- _Text provided_
============
Feature
Published Dec. 8, 2014
The flow of the Antarctic ice sheet from the continent into the sea is projected to be the biggest factor in sea level rise this century—a change that could flood hundreds of cities around the world, depending on the extent of ice sheet collapse due to global warming.
Teasing out the probable ice sheet collapse scenarios from possible ones is a major focus for climate scientists around the world. But a hole in the research is proving to be a serious roadblock in this effort: being able to quantify uncertainty in predictions of ice sheet flow models.
It’s a point acknowledged by the Intergovernmental Panel on Climate Change, the leading international body on assessing climate change, with a passage in their 2014 report reading:
“Abrupt and irreversible ice loss from the Antarctic ice sheet is possible, but current evidence and understanding is insufficient to make a quantitative assessment.”
Quantifying uncertainty in models is a hallmark of good science; since some level of uncertainty is present in all models, estimating just how much is important to understanding the reliability of the predictions of the models.However, quantifying uncertainty for Antarctic ice flow on the continental scale has been computationally prohibitive due to the size and complexity of the problem, says Tobin Isaac, a graduate student in the ICES CSEM program.
============
- _Raw data_
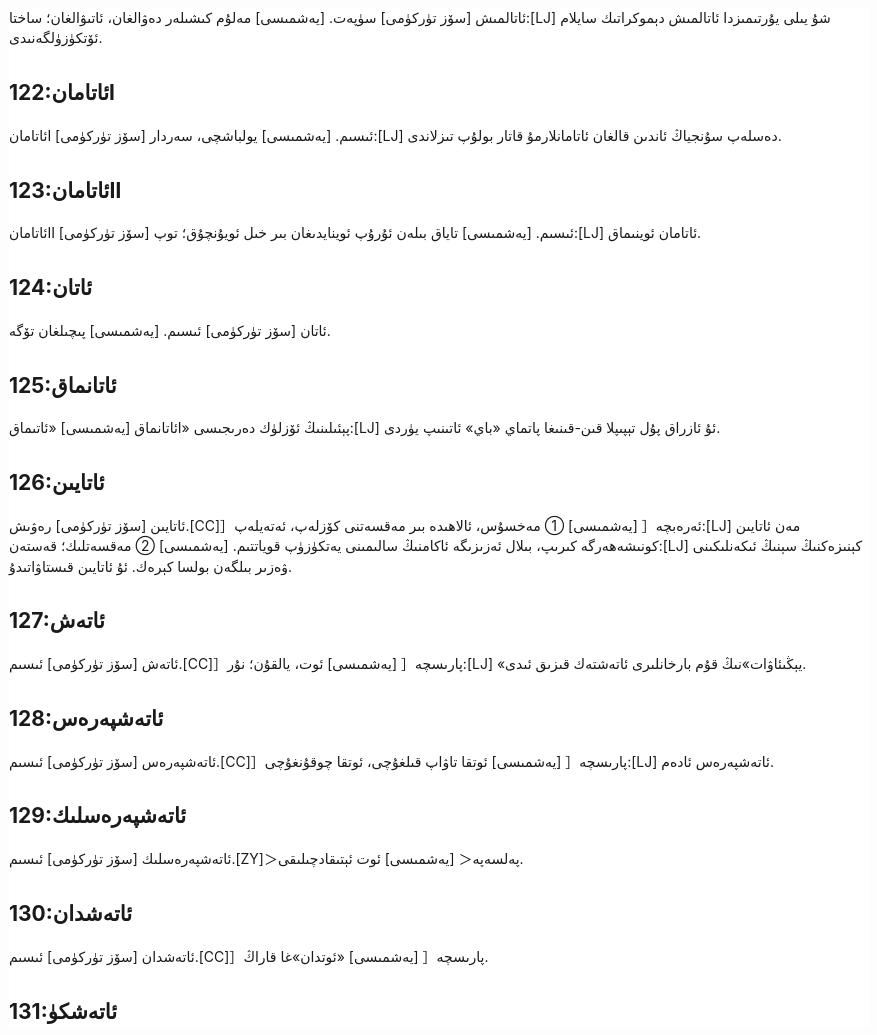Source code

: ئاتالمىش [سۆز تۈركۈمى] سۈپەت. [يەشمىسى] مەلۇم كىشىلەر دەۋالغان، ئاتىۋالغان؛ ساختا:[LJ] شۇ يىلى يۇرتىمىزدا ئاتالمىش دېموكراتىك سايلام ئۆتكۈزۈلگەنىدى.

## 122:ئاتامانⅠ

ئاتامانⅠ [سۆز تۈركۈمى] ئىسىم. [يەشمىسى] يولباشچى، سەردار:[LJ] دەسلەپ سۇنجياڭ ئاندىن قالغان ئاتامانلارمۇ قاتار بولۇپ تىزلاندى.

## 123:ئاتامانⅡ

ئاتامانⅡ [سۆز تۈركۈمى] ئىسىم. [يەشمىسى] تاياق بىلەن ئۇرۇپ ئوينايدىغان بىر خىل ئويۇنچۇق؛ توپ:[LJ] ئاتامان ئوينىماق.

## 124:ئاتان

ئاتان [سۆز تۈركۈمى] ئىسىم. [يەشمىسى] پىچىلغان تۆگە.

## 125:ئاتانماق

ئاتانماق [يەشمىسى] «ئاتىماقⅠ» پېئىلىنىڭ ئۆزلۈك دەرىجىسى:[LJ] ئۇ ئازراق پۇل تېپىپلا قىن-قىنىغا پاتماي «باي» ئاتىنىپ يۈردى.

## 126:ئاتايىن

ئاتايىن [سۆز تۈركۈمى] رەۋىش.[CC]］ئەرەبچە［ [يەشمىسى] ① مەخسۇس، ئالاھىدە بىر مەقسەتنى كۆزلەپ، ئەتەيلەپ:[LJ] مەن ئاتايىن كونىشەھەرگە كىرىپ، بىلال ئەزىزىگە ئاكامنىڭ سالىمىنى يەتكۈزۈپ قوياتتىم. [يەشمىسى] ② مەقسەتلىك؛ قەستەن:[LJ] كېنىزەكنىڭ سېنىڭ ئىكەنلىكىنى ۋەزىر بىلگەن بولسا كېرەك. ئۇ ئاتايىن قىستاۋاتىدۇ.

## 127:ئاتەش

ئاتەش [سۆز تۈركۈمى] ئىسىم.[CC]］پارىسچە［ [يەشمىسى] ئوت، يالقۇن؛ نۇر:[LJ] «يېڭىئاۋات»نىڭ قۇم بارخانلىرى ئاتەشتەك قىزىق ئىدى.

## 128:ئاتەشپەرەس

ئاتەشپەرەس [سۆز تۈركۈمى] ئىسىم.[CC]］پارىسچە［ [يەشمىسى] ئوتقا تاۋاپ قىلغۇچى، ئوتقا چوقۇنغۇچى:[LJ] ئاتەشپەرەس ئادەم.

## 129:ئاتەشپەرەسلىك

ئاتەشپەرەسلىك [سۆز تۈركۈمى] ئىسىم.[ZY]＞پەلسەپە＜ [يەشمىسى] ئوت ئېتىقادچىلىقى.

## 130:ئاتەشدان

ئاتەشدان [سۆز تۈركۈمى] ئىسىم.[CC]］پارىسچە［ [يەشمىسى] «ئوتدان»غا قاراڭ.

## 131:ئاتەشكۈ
============
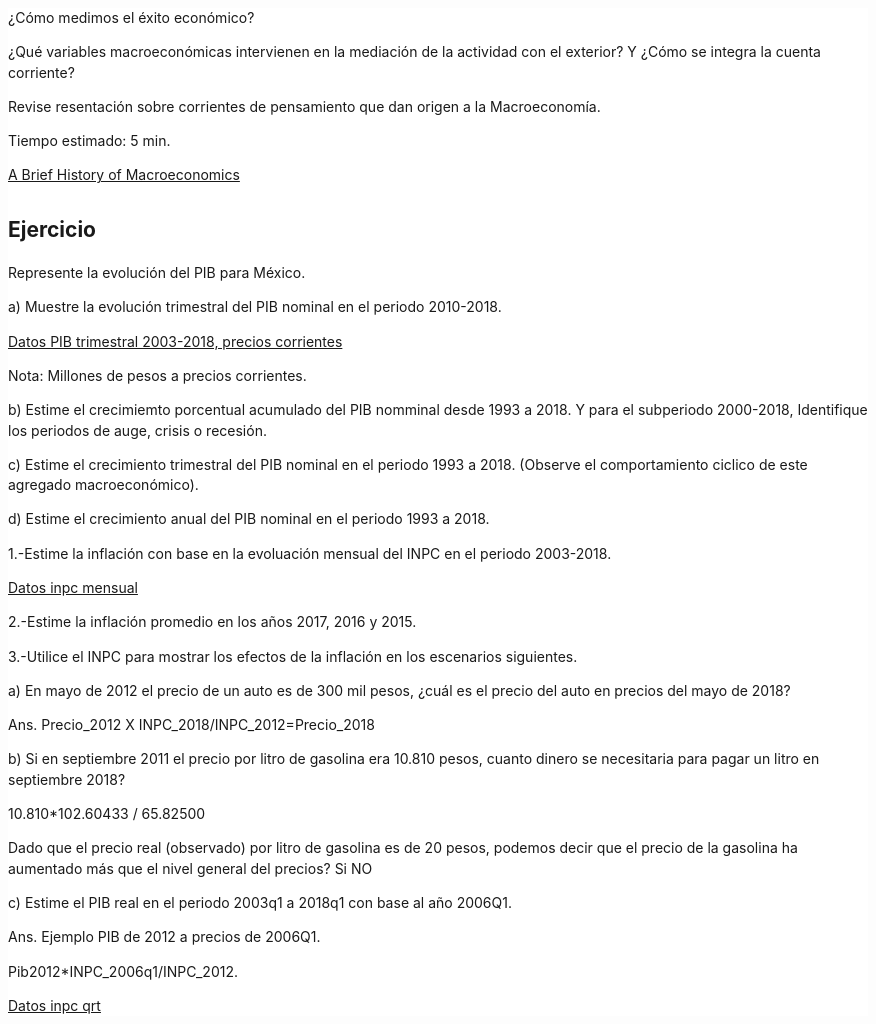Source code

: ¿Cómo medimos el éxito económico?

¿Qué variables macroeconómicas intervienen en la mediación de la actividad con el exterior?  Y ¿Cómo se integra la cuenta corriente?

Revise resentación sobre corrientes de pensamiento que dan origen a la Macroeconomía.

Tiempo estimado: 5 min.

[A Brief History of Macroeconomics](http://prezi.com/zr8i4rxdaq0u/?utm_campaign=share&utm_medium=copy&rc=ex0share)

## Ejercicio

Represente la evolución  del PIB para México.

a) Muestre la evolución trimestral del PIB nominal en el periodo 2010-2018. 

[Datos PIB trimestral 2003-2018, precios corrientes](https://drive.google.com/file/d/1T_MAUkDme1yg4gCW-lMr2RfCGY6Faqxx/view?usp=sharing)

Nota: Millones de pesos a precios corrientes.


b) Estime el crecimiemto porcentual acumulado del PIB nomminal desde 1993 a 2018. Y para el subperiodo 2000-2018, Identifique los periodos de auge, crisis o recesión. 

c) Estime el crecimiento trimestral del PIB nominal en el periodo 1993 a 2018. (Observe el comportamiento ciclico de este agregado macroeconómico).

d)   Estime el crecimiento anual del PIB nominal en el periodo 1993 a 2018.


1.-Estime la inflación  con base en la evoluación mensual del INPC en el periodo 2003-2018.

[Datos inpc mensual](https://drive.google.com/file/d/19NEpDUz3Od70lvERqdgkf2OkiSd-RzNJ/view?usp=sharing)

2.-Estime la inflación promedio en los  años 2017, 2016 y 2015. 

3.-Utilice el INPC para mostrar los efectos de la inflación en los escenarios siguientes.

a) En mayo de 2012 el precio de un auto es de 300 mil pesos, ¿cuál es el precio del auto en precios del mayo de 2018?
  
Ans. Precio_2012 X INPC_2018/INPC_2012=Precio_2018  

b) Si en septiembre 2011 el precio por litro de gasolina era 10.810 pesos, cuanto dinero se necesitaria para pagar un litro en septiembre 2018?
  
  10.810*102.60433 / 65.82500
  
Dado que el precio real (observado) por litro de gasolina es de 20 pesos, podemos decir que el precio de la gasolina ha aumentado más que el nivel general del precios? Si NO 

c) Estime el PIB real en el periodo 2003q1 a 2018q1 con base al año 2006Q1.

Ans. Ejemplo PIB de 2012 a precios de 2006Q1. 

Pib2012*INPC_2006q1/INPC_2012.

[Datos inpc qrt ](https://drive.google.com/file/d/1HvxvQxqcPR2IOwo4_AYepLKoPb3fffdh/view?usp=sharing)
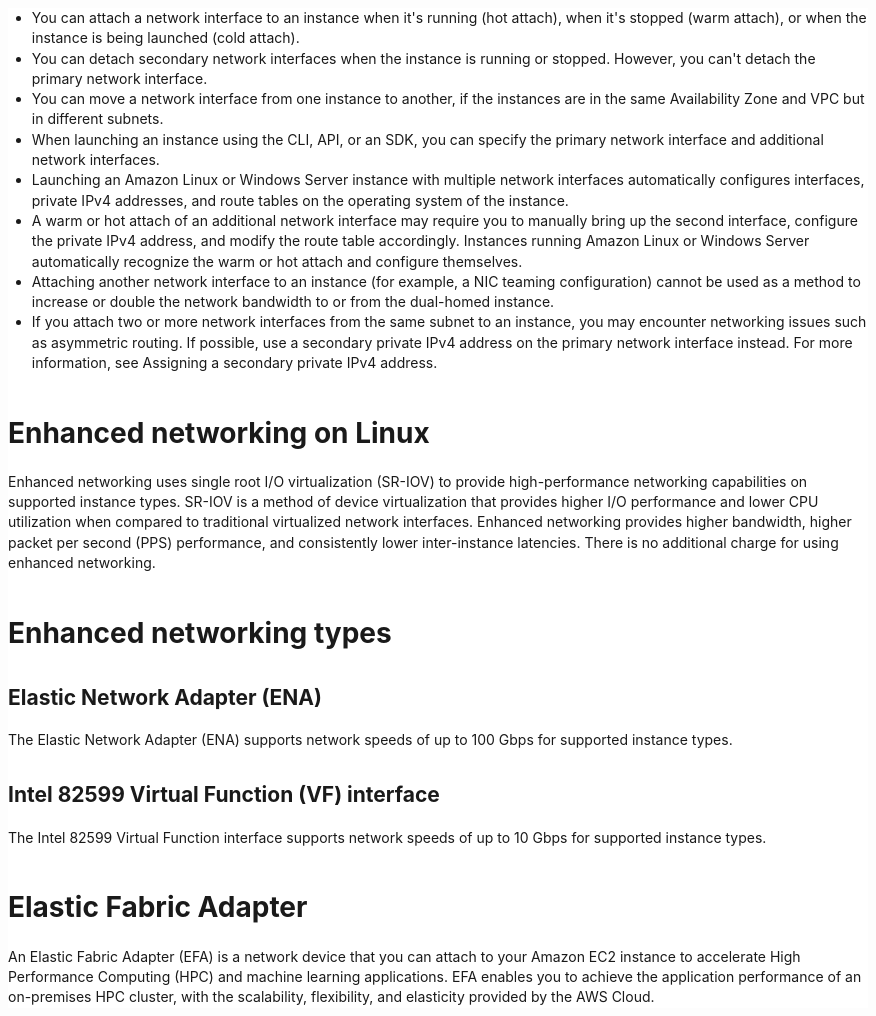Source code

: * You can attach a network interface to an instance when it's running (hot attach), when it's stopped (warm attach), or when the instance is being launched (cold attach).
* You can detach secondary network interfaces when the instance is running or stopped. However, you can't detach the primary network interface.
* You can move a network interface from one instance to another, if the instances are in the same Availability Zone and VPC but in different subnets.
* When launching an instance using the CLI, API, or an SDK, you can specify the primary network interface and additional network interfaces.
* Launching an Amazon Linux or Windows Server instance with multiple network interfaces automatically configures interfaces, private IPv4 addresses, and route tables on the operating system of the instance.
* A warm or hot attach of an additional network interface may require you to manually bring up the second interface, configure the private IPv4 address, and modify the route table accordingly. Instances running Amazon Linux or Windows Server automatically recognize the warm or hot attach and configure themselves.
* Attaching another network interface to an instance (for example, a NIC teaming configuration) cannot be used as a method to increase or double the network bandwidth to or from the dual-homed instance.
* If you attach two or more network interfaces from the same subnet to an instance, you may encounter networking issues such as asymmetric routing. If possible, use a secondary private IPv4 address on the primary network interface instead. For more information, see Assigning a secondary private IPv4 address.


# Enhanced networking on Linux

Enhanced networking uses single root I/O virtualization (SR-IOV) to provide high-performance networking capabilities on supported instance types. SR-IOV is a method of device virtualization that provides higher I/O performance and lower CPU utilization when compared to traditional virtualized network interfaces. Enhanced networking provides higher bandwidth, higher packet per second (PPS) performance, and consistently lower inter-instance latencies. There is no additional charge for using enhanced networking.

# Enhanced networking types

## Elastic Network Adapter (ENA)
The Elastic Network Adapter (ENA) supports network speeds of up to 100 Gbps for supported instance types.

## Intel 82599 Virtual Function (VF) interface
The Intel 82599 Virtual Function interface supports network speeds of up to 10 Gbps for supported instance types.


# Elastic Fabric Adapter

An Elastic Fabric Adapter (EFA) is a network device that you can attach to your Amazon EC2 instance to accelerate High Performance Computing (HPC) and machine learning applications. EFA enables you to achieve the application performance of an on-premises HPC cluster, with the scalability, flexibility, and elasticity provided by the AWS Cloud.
============
- _Required work_
Extend the Antarctic ice sheet article, picking up right after its last sentence. The entries come from a source unrelated to the Antarctic ice sheet article.

- _Task response_
Isaac is working to tackle the problem by developing an algorithm that can infer information about ice flow deep below the surface of Antarctic ice, and quantify uncertainty of the computed values by solving a so-called inverse problem: given the observed data, work backwards to infer the unknown parameters in the model that would give rise to predictions that match the data. The key idea for overcoming the large-scale nature of the parameters is to recognize that the data provide only limited information about the model parameters, said Isaac, and to create algorithms that can extract this information at a cost that is proportional to only the information content in the data—as opposed to the data or parameter dimension. Accounting for these factors allows the inverse problem to be solved on modern HPC systems.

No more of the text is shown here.